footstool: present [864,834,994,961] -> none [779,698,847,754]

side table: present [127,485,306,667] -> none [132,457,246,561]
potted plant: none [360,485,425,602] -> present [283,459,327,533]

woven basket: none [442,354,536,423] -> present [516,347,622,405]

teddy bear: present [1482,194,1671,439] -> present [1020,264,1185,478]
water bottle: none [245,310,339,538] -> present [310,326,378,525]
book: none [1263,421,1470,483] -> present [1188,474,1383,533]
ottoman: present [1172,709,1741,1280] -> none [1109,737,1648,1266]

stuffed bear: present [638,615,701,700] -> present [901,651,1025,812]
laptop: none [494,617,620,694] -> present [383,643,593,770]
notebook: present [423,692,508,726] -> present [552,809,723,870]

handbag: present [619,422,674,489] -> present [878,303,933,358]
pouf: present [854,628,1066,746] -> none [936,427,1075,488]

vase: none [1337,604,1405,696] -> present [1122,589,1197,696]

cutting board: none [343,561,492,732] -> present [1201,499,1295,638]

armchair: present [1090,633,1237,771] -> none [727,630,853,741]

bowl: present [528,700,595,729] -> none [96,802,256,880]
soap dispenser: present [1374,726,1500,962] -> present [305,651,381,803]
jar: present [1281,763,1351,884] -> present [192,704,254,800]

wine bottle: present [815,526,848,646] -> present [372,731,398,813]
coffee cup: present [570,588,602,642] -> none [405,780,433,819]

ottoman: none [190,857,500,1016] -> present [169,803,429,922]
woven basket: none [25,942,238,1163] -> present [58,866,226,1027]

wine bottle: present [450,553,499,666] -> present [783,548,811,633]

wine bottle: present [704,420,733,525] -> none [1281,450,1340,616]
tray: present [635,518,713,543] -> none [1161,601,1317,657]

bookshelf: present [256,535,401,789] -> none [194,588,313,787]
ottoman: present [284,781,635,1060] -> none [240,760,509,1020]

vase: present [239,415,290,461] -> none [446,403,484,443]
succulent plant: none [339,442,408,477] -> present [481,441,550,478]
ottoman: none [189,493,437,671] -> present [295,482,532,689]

•••••

▶ _ABOUT THIS EXERCISE_
Report the tally of lines in the listing that carry the string "basket", and nothing else.

▶ _TASK ANSWER_
2